**Set exercise 1**. Can you copy the Dataset items listing below word for word, leaving out the pictures?

**Document**.
With her boyfriend and one of her best friends wrapped up in murder, Tru has to work fast to figure out who cut Rebecca’s story short before the killer takes another victim out of circulation.
Dorothy St. James recently spent some time with The Big Thrill discussing her latest mystery, A BOOK CLUB TO DIE FOR.
Which took shape first: plot, character, or setting?
The plot is what grabbed me first when I started to write this book. I started to think about book clubs and how I could turn the experience on its head. I wanted to think about what would happen if a strong-willed member of the book club was murdered. I decided to play with the locked-room mystery trope for this book. My amateur sleuth would be faced with a dilemma. The murderer could be her best friend or her boyfriend’s mother. Either solution is an awful one for Tru. She has to go looking outside the lines if she’s going to have any chance at proving both of them innocent, an impossible task if there ever was one.
What attracts you to this book’s genre?
I enjoy writing in the cozy mystery genre because of the freedom it gives me to write both funny and serious situations in the same book. I love how the funny parts of the book can lighten the reading experience without taking away from the serious questions that can be posed as well. Over the years, I’ve tackled subjects such as addiction, family dysfunction, and abuse. While these are serious subjects, there’s always an element of hope in my cozy mysteries. We can trust that the characters will be able to overcome even the greatest obstacles and that justice will prevail in the end.
What was the biggest challenge this book presented? What about the biggest opportunity?
Writing A BOOK CLUB TO DIE FOR challenged me in that I wanted to keep pushing the tension between new technology in the library and the comfort of doing things the “analog” way. I love technology, but my heroine Trudell Becket hates it. I kept asking myself what could I do with this book that would make her even more uncomfortable around the modernization that is happening at the library where she works? The answer finally came when I read about robots being used in a library. I introduced a prototype robot that would cause all kinds of headaches for Tru. She hated it! I loved it! And my biggest challenge in the end turned into a great opportunity.
Dorothy St. James is a former Folly Beach beach bum. She now lives in Mount Pleasant, South Carolina, with her family, slightly (okay, terribly) needy dogs, and the friendliest cat you’ll ever meet. Author of a dozen novels, Dorothy enjoys writing both cozy mysteries and romance.

(Dataset items)
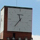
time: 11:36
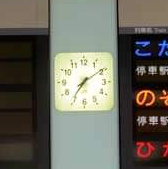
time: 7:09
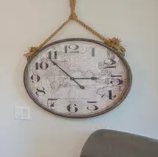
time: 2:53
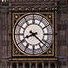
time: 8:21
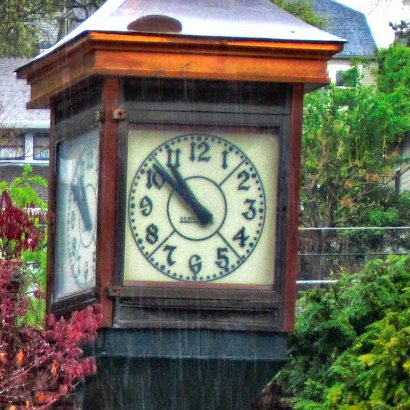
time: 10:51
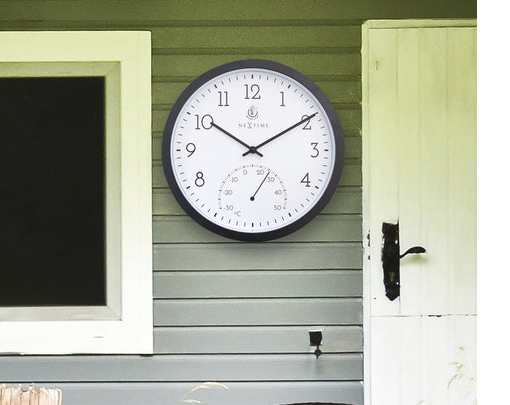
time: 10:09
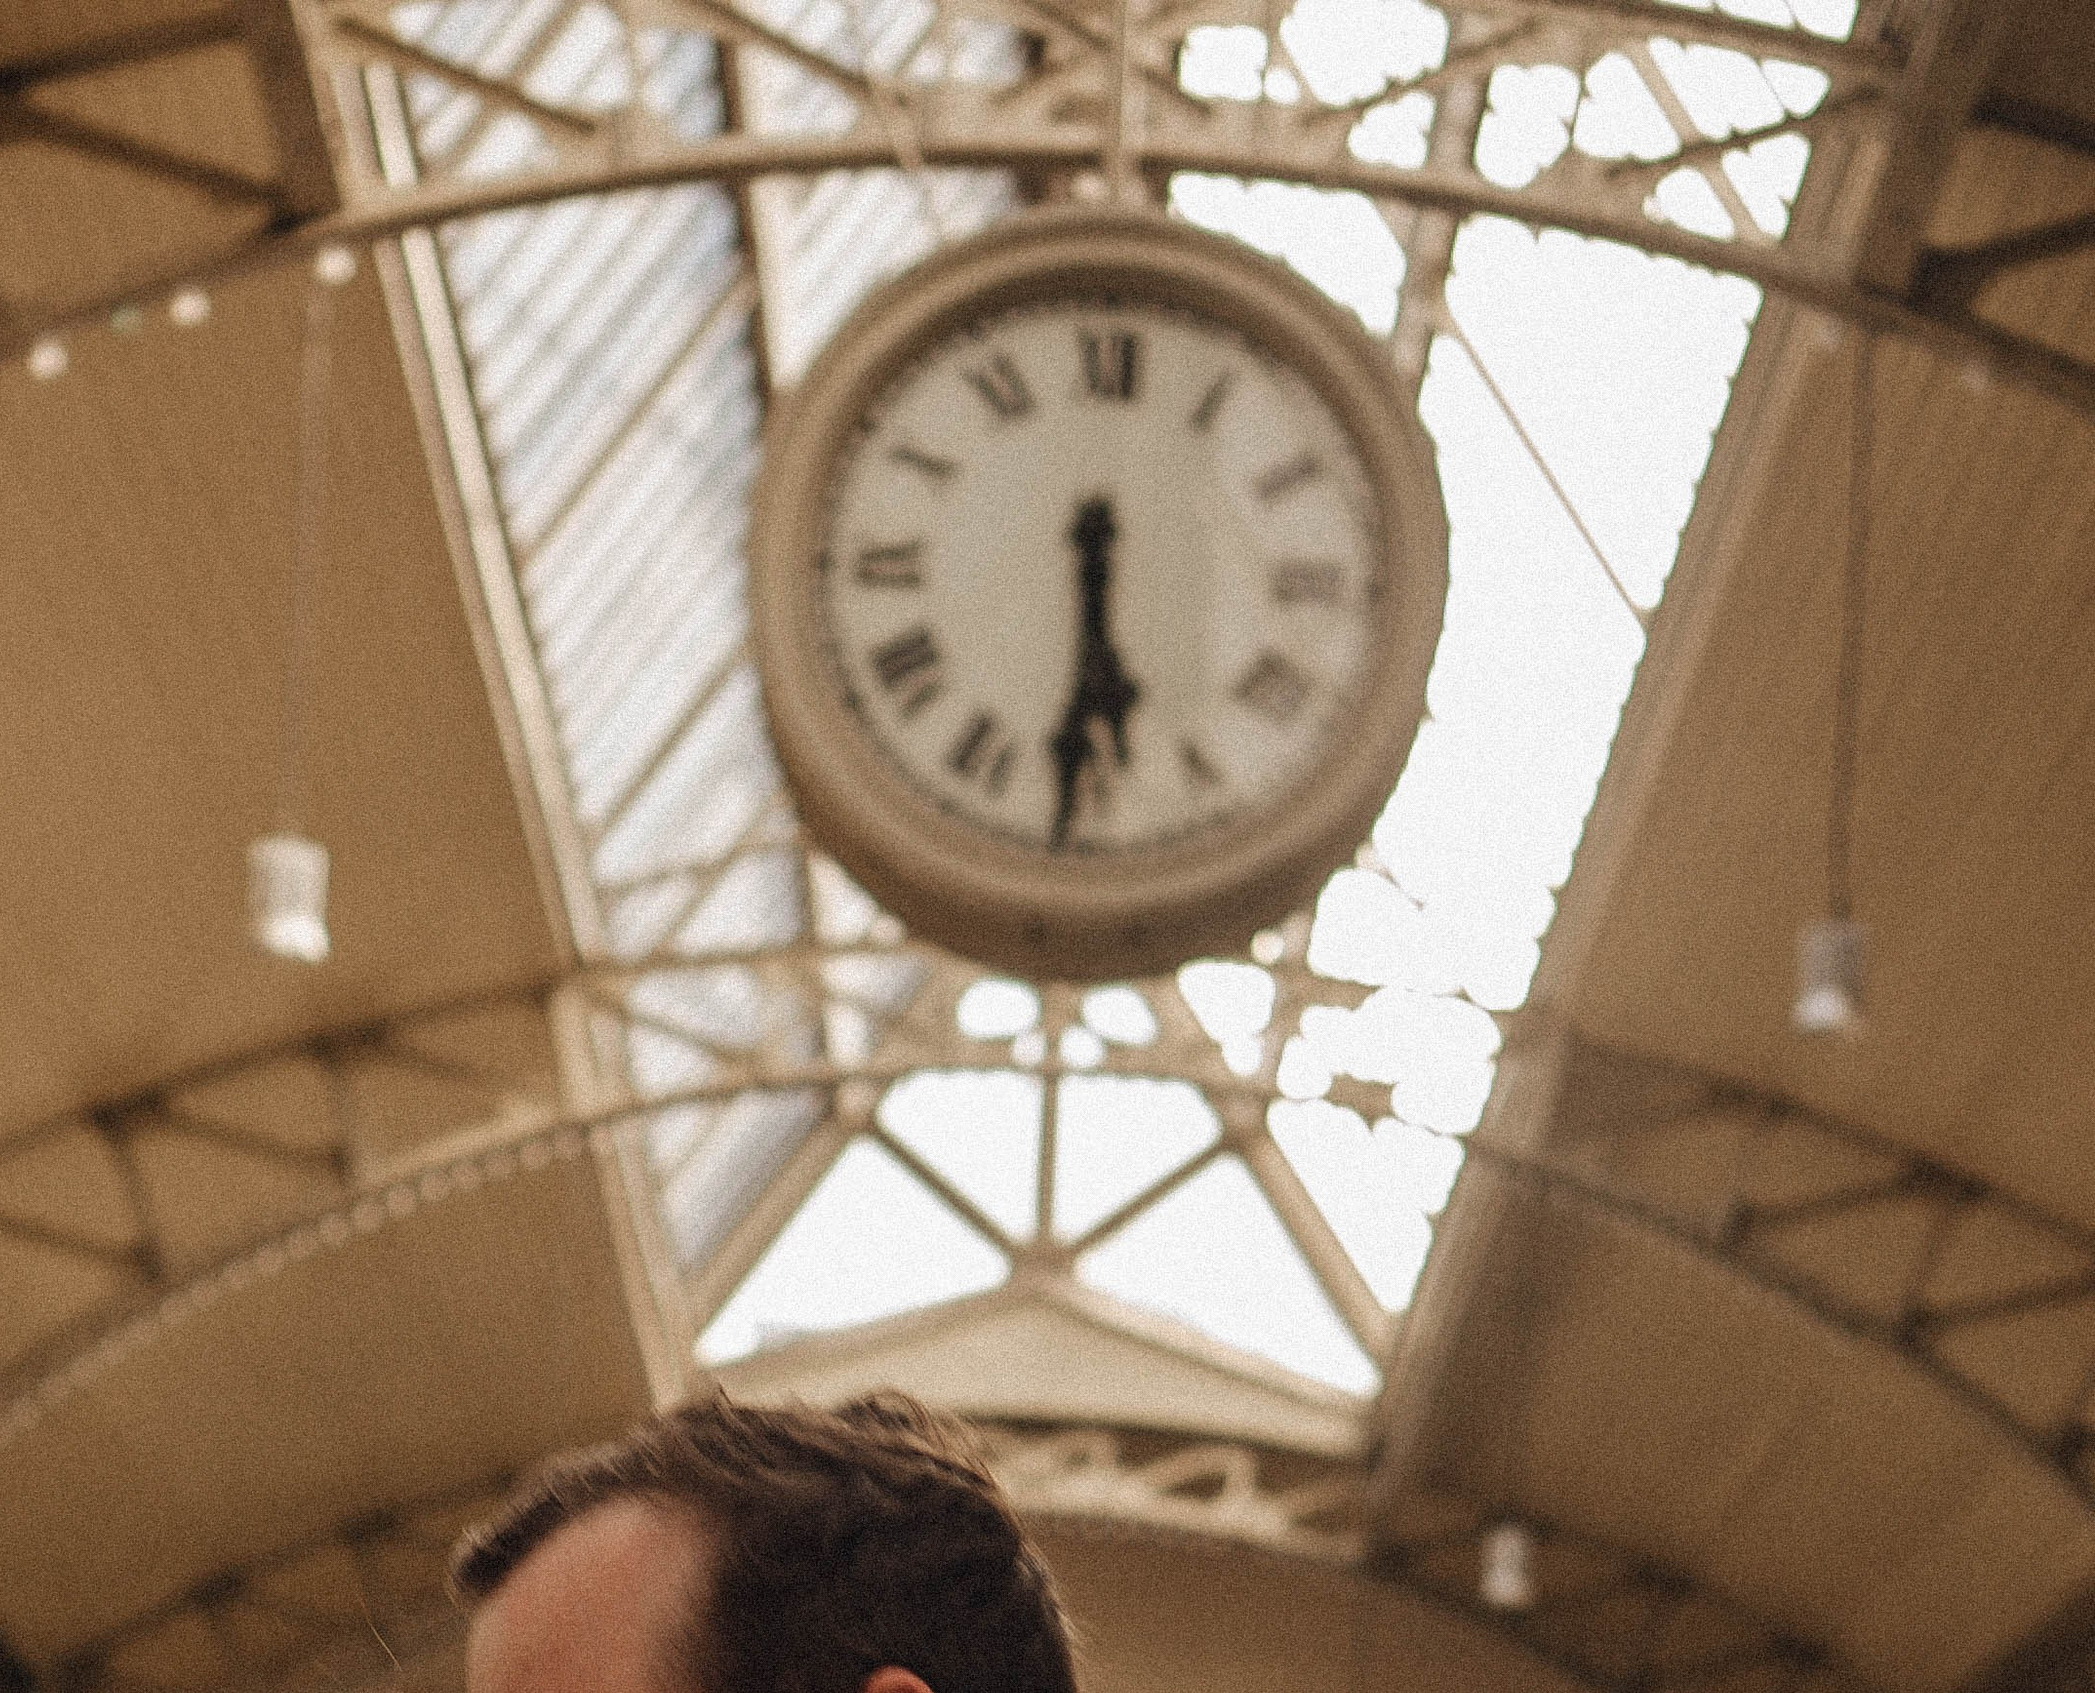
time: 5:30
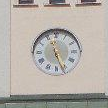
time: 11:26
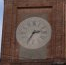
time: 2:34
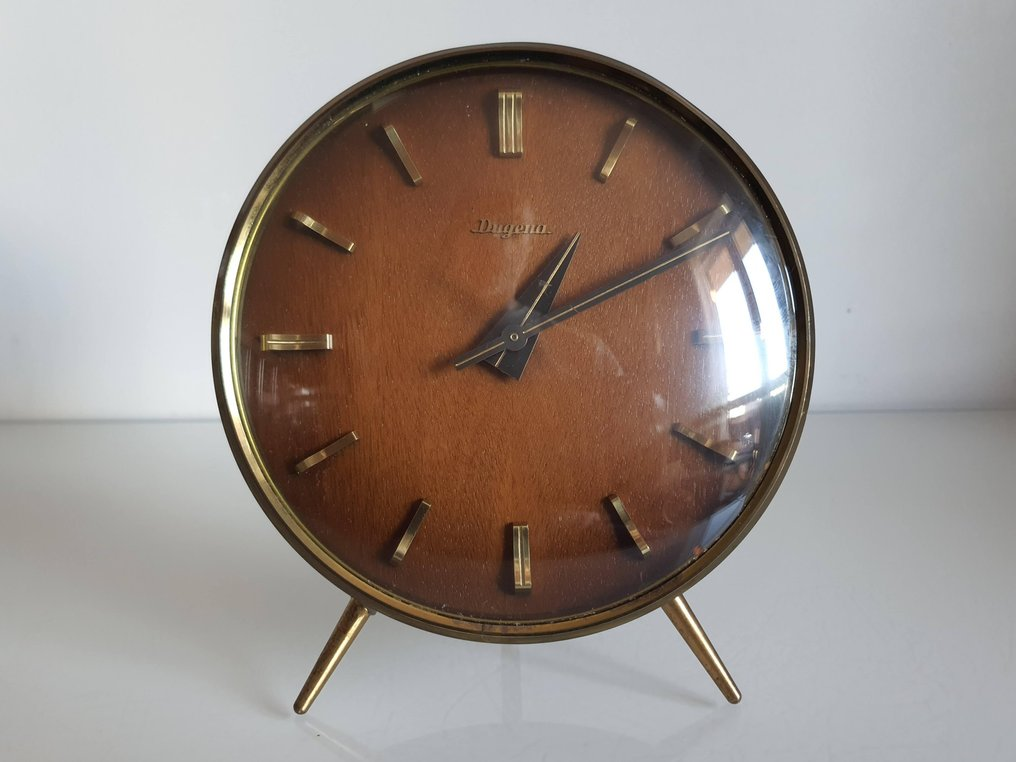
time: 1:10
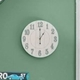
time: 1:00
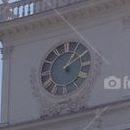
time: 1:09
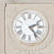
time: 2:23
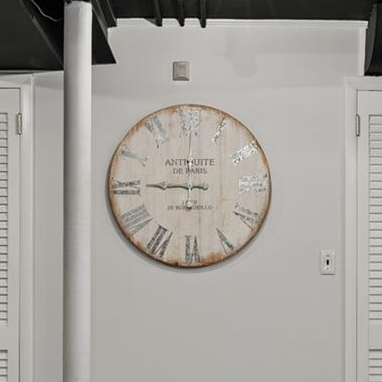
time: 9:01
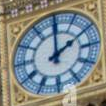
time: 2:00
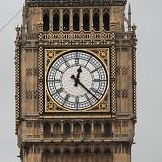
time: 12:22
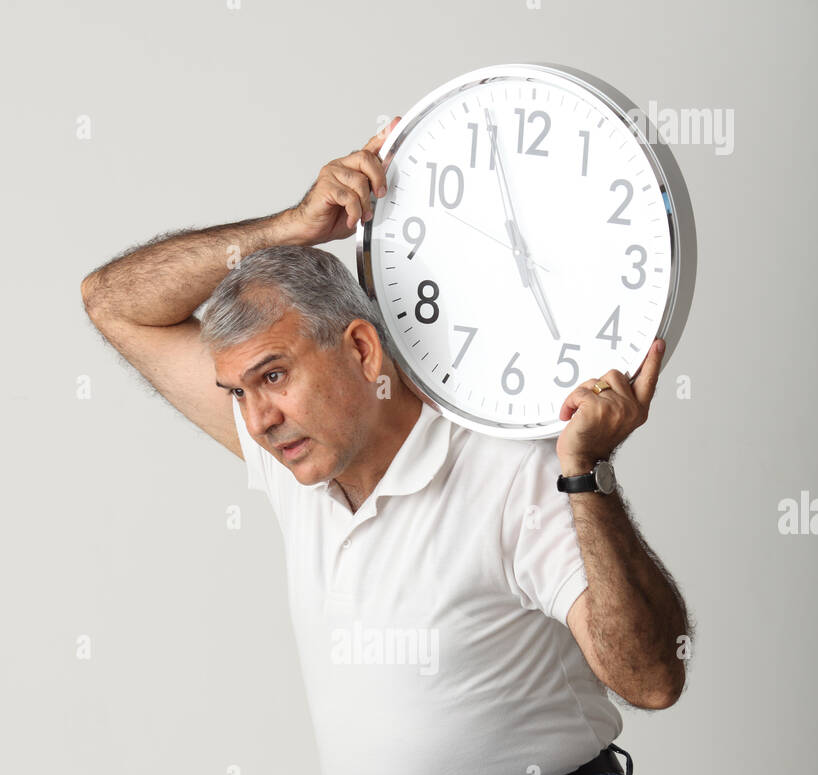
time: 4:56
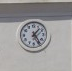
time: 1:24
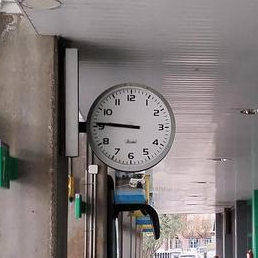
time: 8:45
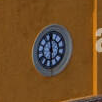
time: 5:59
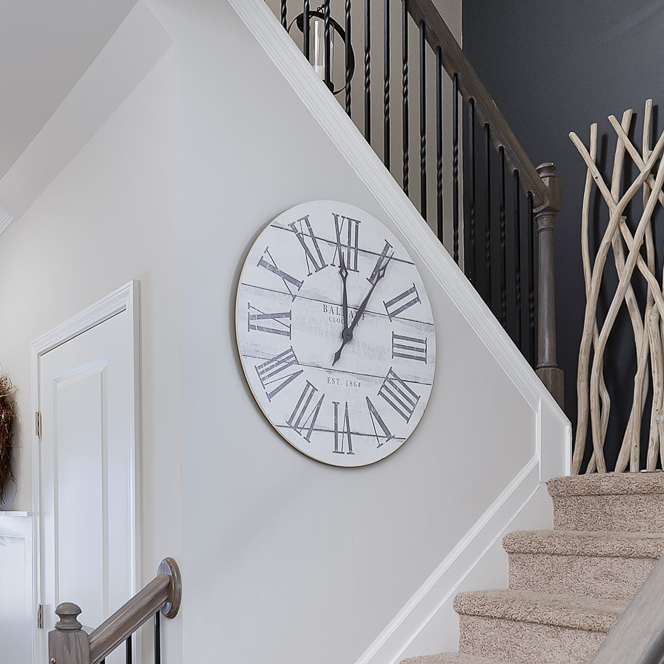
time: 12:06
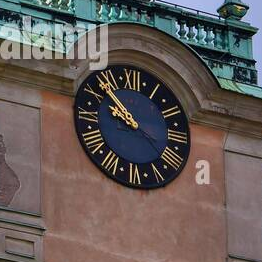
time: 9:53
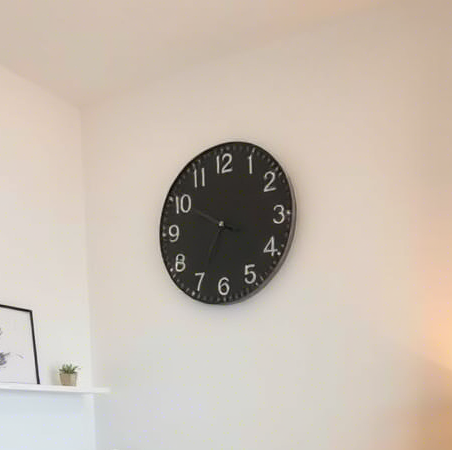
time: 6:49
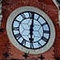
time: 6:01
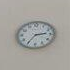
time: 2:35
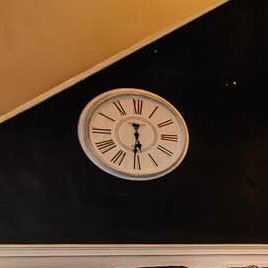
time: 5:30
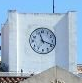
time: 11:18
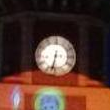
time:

**Set exercise 2**. In the author interview above, which serious subjects does Dorothy St. James say she has tackled over the years?

**Result 1**.
time: 11:36
time: 7:09
time: 2:53
time: 8:21
time: 10:51
time: 10:09
time: 5:30
time: 11:26
time: 2:34
time: 1:10
time: 1:00
time: 1:09
time: 2:23
time: 9:01
time: 2:00
time: 12:22
time: 4:56
time: 1:24
time: 8:45
time: 5:59
time: 12:06
time: 9:53
time: 6:49
time: 6:01
time: 2:35
time: 5:30
time: 11:18
time:

**Result 2**. Addiction, family dysfunction, and abuse.